Cyrus Clarke creates fake memories through smell: DesignWanted


Anemoia is a neologism, coined by John Koenig in his Dictionary of Obscure Sorrows, a work that coined names for previously unnamed emotions. The term describes nostalgia for times never lived, often evoked through images or movies. Cyrus Clarke he has built a machine that tries to make you live through them.

The Anemoia device is a machine that translates photos into scents using artificial intelligence, using smell as a direct anatomical route to the brain’s memory and emotion centers. Whether it actually delivers a proper feeling or not is debatable, but the project opens a new frontier in synthetic memories.

The device is part of a larger investigation by Cyrus Clarke at the MIT Media Lab, whose work treats data as a medium for poetic experience, beyond mere utility. Earlier in his projects, he worked on storing information in plant DNA and translating carbon footprints of garden plants. The Anemoia device continues with the same logic: taking something intangible and giving it a physical, sensory form.

The machine works by feeding it an analog photo, as a vision language model reads the image and creates a short narrative. Three physical dials, controlling perspective, time and mood, allow you to shape how this narrative is framed, whose point of view, which era and which emotional record. Call inputs are passed to a large language model (LLM), which produces a prompt. This prompt is then run through a curated knowledge base, mapping narrative and emotional elements to olfactory profiles, and an algorithm selects and blends up to four scents from a library of 44. The result is a scent meant to smell like the synthetic memory of a life you never had, embedded in that photograph.

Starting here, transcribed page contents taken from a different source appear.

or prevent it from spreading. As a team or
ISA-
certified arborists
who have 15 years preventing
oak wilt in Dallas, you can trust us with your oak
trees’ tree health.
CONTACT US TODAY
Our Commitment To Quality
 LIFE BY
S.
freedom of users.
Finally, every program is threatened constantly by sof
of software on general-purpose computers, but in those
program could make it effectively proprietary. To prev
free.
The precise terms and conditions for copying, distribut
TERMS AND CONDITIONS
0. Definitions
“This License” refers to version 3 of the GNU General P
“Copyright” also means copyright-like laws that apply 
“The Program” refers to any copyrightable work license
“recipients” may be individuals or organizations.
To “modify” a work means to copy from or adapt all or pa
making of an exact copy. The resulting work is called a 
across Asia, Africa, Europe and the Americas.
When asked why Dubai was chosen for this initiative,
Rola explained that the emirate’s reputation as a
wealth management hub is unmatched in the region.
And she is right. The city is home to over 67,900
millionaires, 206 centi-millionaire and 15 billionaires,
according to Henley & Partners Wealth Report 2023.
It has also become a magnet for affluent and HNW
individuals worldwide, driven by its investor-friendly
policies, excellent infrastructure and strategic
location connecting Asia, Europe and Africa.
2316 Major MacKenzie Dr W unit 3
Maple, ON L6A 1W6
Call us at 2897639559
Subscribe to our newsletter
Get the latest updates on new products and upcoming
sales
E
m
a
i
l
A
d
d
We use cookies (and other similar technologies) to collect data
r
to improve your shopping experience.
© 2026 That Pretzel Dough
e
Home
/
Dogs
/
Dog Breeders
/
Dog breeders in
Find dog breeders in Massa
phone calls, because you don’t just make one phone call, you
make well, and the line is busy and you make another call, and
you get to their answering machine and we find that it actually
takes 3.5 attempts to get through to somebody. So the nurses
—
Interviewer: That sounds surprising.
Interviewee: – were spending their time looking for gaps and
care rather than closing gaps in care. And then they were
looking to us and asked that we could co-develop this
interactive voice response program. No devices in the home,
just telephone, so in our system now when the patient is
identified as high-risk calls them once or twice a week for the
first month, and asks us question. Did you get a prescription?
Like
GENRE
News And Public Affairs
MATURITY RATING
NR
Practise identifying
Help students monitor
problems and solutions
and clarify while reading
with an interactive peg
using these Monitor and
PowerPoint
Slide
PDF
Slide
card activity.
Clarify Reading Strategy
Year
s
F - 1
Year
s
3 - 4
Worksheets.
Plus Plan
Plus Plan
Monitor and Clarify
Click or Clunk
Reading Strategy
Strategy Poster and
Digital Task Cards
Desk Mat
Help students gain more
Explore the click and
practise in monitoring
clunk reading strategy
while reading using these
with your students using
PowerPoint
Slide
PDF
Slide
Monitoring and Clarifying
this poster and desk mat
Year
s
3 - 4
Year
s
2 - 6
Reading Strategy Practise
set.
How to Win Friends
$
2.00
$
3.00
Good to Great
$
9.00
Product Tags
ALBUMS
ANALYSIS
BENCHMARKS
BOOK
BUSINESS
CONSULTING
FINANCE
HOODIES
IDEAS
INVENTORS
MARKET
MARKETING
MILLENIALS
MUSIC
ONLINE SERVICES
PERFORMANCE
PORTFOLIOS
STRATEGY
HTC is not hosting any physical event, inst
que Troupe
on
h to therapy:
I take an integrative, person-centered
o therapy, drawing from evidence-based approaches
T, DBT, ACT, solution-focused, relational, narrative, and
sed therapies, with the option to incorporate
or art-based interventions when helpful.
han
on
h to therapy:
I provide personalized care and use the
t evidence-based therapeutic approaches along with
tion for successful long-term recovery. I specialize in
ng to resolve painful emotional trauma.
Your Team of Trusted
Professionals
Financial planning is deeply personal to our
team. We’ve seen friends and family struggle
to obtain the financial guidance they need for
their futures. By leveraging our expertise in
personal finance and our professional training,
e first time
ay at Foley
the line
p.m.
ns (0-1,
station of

Anemoia device © Cyrus ClarkeAnemoia device © Cyrus Clarke
Anemoia device © Cyrus Clarke

The choice of using the perfume is effective and scientifically documented. Olfactory signals travel a more direct route to the brain’s limbic system than visual or auditory input, which is why a smell can trigger a memory with a visceral power that a photograph rarely matches. This is also why smell is so often used in immersive artistic experiences or even simply by brands in their stores.

The hardest part is translating narrative mapping into scents, as there is no established vocabulary, which was created by Clarke’s team at MIT and Harvard. The chain of inference is long enough that the final fragrance probably bears little relation to the original image. However, one could argue that this is okay, since memory itself works this way, reconstructive and unreliable. The research paper published by the team positions the device as “an investigation into the malleability of memory in an age of artificial intelligence.”

Anemoia device © Cyrus ClarkeAnemoia device © Cyrus Clarke
The entrance photo © Cyrus Clarke

As AI systems become more capable of creating persuasive sensory and narrative experiences, the ethics of synthetic memory becomes coherent, especially in the larger landscape of technologies that produce emotional responses. THE Anemoia The device is a small, sleek prototype for a much larger and far more alarming set of capabilities.